BEGIN Data extracts

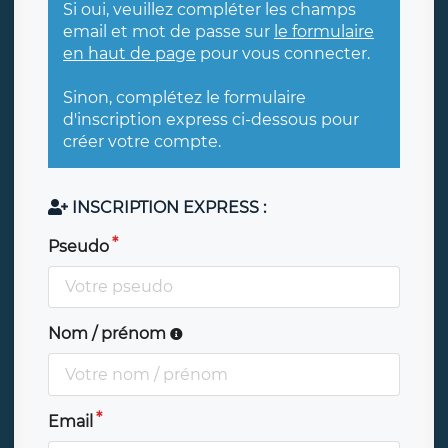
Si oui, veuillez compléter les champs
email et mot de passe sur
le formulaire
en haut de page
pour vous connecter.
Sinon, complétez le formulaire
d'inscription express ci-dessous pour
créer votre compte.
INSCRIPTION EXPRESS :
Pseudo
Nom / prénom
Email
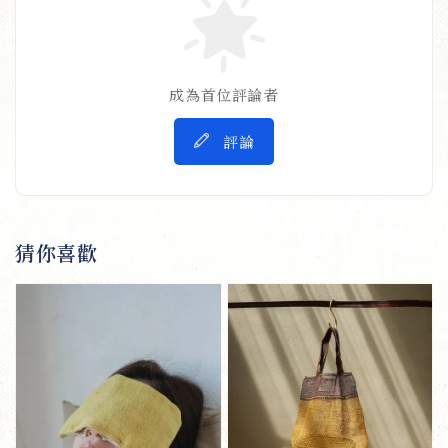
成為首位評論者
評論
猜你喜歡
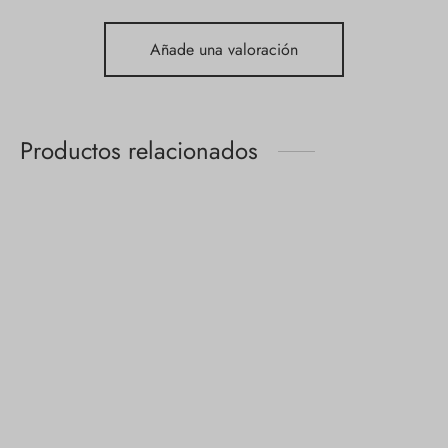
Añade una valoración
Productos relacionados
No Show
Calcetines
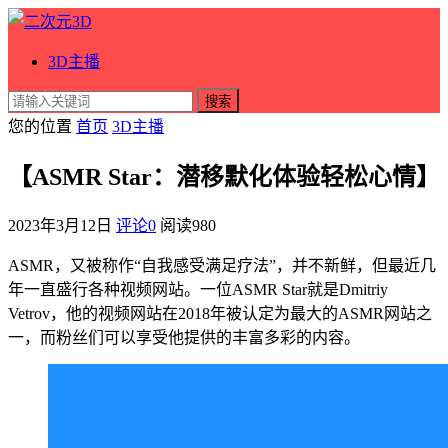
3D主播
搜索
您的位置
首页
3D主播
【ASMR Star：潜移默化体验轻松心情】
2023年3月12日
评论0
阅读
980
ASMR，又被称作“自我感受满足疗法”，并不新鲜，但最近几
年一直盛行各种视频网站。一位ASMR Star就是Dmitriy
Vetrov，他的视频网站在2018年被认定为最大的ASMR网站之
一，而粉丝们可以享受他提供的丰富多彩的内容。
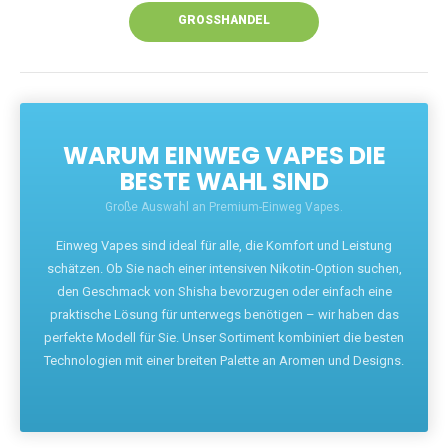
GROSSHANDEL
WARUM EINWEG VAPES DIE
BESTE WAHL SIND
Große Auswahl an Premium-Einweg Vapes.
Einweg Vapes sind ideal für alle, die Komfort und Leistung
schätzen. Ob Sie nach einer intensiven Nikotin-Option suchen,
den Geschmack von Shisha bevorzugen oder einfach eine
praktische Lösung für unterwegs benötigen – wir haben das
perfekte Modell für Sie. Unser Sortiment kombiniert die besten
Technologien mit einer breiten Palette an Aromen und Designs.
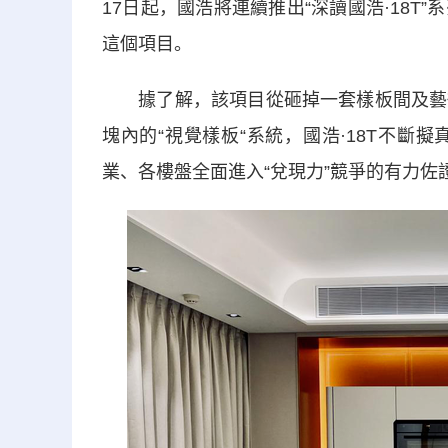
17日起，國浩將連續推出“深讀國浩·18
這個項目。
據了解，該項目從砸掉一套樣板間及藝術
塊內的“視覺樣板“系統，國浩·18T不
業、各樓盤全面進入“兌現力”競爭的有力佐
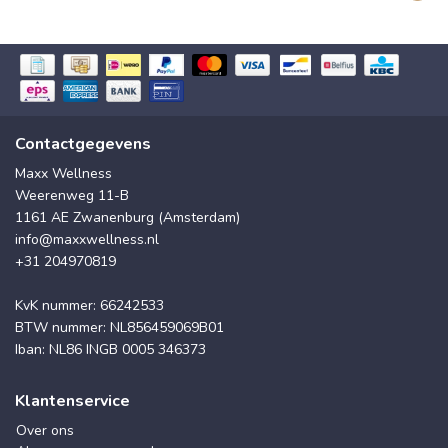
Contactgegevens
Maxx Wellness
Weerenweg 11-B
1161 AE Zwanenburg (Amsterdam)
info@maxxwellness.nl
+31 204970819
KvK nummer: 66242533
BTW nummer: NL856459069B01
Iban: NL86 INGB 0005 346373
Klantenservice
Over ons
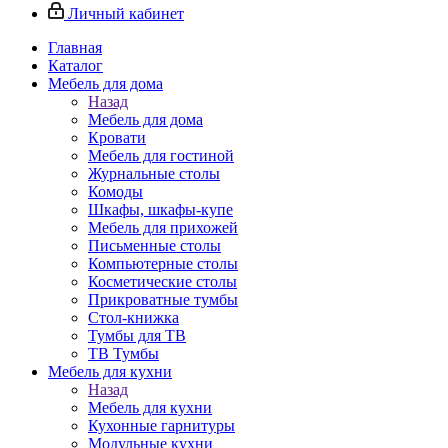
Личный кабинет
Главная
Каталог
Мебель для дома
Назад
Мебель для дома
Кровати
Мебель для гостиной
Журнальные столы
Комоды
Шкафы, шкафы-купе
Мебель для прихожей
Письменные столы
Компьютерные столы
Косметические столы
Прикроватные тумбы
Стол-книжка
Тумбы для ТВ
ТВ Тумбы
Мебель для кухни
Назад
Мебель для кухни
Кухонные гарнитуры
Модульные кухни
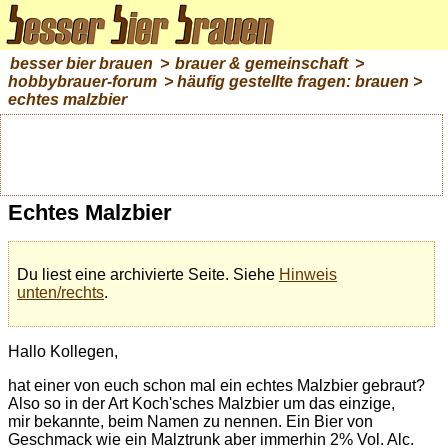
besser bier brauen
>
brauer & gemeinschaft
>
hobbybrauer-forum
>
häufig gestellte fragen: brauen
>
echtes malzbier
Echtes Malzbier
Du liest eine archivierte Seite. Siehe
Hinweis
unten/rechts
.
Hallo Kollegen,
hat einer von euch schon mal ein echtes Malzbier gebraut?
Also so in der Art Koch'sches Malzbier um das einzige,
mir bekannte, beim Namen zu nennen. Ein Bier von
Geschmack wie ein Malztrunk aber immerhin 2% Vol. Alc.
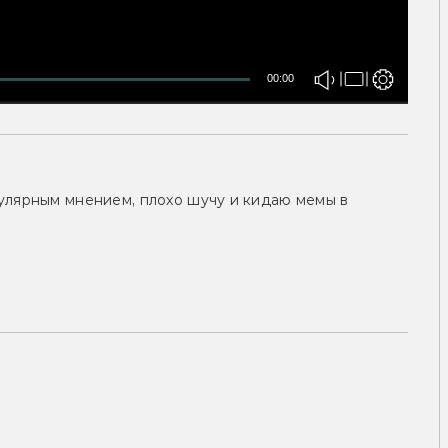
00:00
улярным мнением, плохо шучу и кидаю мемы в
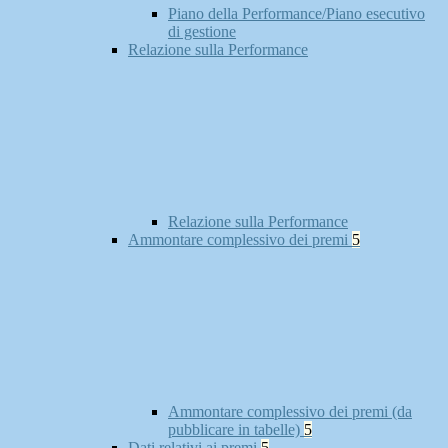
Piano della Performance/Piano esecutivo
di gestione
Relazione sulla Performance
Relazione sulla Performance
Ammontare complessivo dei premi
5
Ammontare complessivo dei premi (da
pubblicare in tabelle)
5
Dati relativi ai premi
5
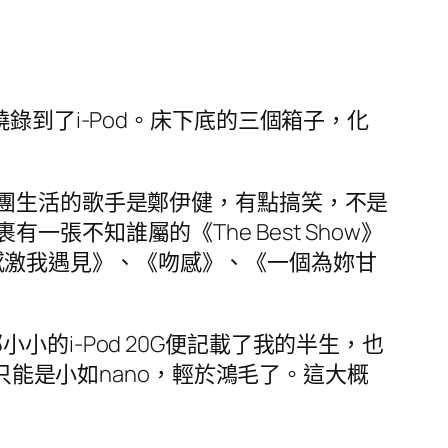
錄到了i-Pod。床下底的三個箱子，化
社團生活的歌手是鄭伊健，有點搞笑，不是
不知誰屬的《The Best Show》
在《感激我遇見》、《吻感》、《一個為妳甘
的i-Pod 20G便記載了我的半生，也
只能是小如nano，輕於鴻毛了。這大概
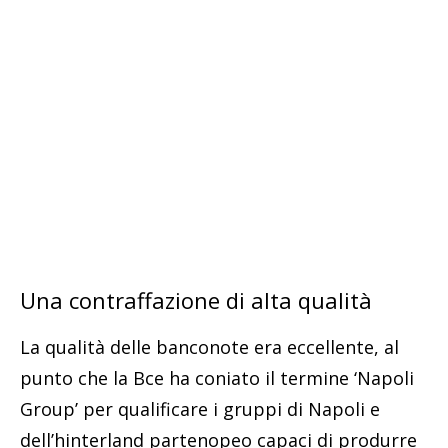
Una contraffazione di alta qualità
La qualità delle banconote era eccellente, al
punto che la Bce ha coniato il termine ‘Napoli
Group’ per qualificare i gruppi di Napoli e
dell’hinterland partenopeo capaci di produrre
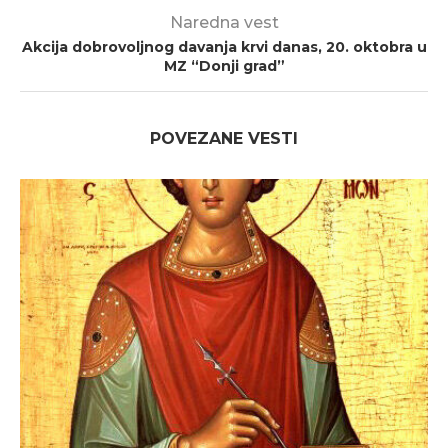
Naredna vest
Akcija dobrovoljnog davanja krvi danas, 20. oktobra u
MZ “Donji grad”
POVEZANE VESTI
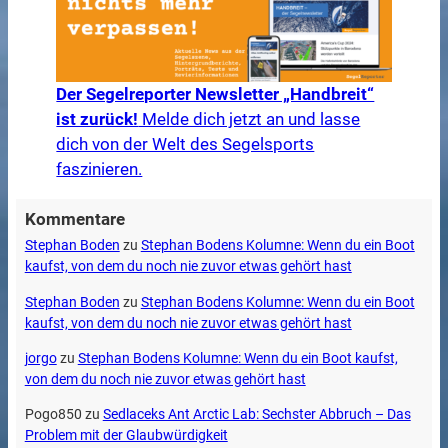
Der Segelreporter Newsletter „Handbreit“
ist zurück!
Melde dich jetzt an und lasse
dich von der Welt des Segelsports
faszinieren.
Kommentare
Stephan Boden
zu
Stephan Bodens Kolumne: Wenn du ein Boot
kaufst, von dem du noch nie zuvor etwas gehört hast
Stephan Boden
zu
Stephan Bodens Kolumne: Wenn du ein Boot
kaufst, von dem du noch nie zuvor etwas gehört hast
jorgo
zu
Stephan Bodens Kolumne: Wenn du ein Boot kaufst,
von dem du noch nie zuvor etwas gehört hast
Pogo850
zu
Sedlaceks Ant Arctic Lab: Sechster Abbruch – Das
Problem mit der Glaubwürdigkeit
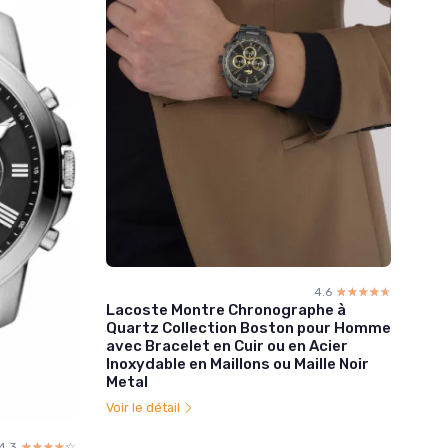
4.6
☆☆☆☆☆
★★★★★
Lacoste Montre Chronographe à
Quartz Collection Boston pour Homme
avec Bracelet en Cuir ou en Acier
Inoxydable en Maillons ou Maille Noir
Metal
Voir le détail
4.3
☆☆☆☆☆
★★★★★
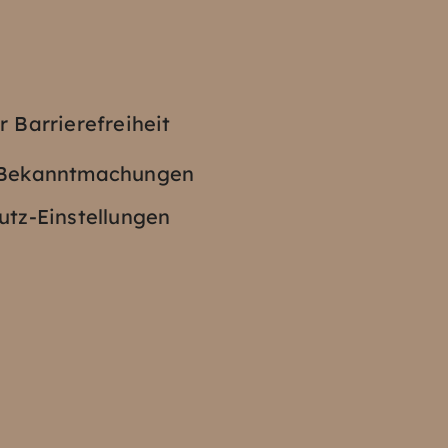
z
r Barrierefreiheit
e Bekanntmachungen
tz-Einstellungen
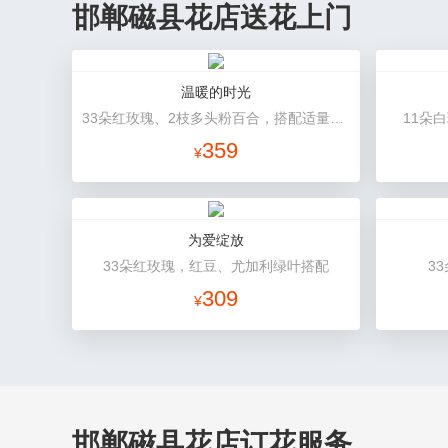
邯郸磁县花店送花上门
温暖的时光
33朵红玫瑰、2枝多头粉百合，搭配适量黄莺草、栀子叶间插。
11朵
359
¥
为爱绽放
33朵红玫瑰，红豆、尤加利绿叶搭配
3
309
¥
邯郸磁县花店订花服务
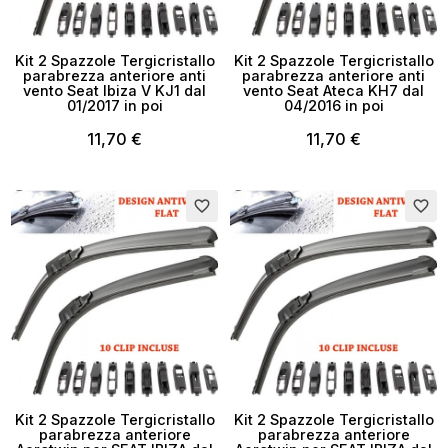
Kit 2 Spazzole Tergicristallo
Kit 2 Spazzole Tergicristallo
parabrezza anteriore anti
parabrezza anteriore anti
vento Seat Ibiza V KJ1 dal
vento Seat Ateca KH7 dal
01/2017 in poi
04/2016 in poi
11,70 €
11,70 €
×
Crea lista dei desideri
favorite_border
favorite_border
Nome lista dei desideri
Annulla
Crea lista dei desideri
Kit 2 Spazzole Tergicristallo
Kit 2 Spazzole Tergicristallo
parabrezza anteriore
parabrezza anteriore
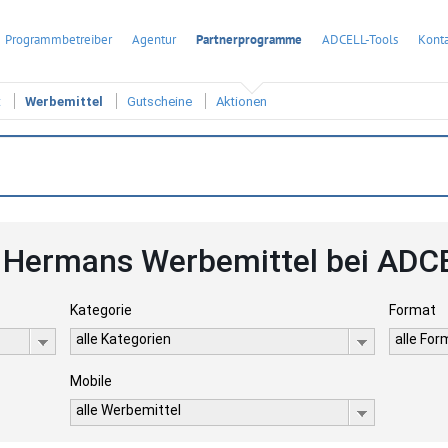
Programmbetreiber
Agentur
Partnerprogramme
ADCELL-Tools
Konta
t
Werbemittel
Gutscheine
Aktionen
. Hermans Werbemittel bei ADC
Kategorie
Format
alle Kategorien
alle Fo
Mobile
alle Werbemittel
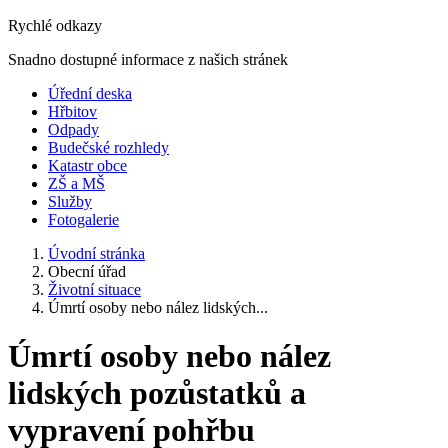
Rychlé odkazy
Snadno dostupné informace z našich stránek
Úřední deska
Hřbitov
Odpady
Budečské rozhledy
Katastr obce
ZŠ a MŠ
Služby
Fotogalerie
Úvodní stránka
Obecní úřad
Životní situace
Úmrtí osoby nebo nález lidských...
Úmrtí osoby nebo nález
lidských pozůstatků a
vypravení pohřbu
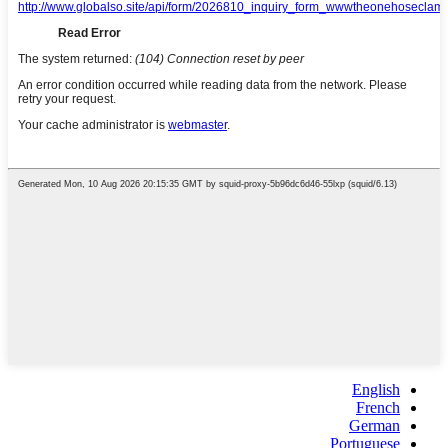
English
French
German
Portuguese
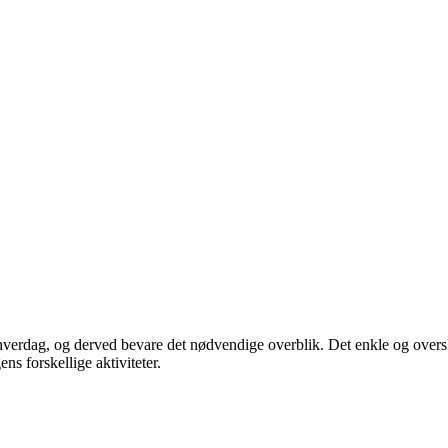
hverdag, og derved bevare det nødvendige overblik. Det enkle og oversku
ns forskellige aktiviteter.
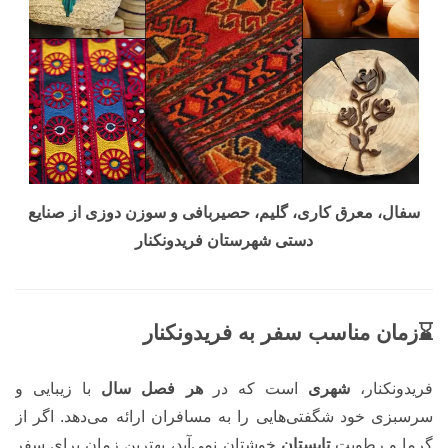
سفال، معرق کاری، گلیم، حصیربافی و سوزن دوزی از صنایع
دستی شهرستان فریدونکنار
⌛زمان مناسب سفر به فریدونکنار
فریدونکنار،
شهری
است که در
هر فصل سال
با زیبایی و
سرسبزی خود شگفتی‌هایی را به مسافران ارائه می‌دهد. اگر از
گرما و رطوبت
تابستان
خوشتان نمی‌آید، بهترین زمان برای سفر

END Data extracts

# Request:
Report how many lines in the entries above contain the word "dich". Reply with the number alone.

# Solution to this problem:
2